The Hundred-Year Mystery

The burning chunk of rock struck Siberia on June 30, 1908 with a force 1,000 times more powerful than the atomic bomb dropped on Hiroshima. Over a century later, it is still the largest impact event in Earth's recorded history. The area was uninhabited (luckily) but that did not mean the blazing ball of who-knows-what went unnoticed. Scientific expeditions over the last century have combed the site and proposed a flurry of hypotheses: some said meteoroid; some said comet. The comet hypothesis was gaining traction by mid-century since such a mass of ice and dust would have vaporized when it hit the Earth's atmosphere, causing an explosion without leaving any physical trace. But with so little evidence to go on, none of the theories could be proven. A 1978 expedition came closer when it uncovered minuscule mineral samples embedded in peat at the epicenter of the blast. Researchers determined the samples to be 99.5 percent carbon with inclusions of other trace elements such as troilite and iridium. The amount of pressure required to form such samples suggested that the minerals were contained in a meteorite that smacked into the Earth.
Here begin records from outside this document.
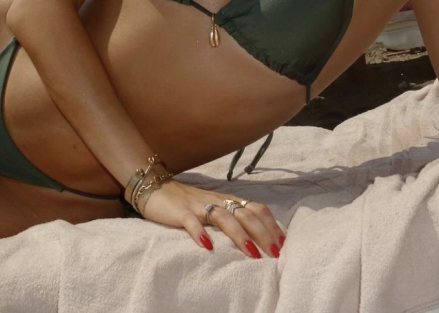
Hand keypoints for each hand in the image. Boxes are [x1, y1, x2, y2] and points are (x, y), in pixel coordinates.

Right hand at [138, 179, 285, 257]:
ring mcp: (199, 205)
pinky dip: (200, 233)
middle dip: (262, 233)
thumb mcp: (213, 207)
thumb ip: (231, 216)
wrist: (155, 186)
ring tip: (251, 253)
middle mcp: (217, 201)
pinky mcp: (180, 212)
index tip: (283, 243)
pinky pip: (192, 221)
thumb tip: (256, 235)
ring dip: (239, 235)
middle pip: (245, 213)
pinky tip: (207, 247)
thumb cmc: (187, 202)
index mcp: (227, 200)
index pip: (255, 208)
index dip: (271, 224)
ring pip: (224, 217)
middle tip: (274, 253)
But these samples could also have formed when the heat and pressure of the space blast encountered rocks right here on our home planet, so the results were deemed inconclusive.

Zooming in on the structure and composition of the Tunguska mineral samples. Image courtesy of Kvasnytsya et al./Planetary and Space Science

Taking a Closer Look

Armed with new and improved scanning technology, a group of geologists from Europe and North America decided to resurrect these mineral samples from their archive in the Ukrainian Academy of Sciences. They analyzed the samples with traditional microscopy techniques, mass spectrometry and high-powered X-rays---techniques that have been developed and refined in the past few decades---to give a much more detailed view, and published their findings in Planetary and Space Science in May. While the carbon components of the samples weren't necessarily from out of this world, the iridium concentration was ten times higher than in Earth rocks. The researchers were able to look at the surface structureand chemicalcomposition of the samples in detail to determine that the mineral samples gathered at Tunguska most likely represent tiny bits of an iron meteorite. They suggest that the structure is the result of rapid cooling after an impact, and report that the mix of minerals matched those of other confirmed iron meteorites, like the one found in Arizona. So it looks like the case is closed, just in time for Tunguska to blow out the candles on its 105^th carbon-studded birthday cake. Let's just try to keep the fire under control this time.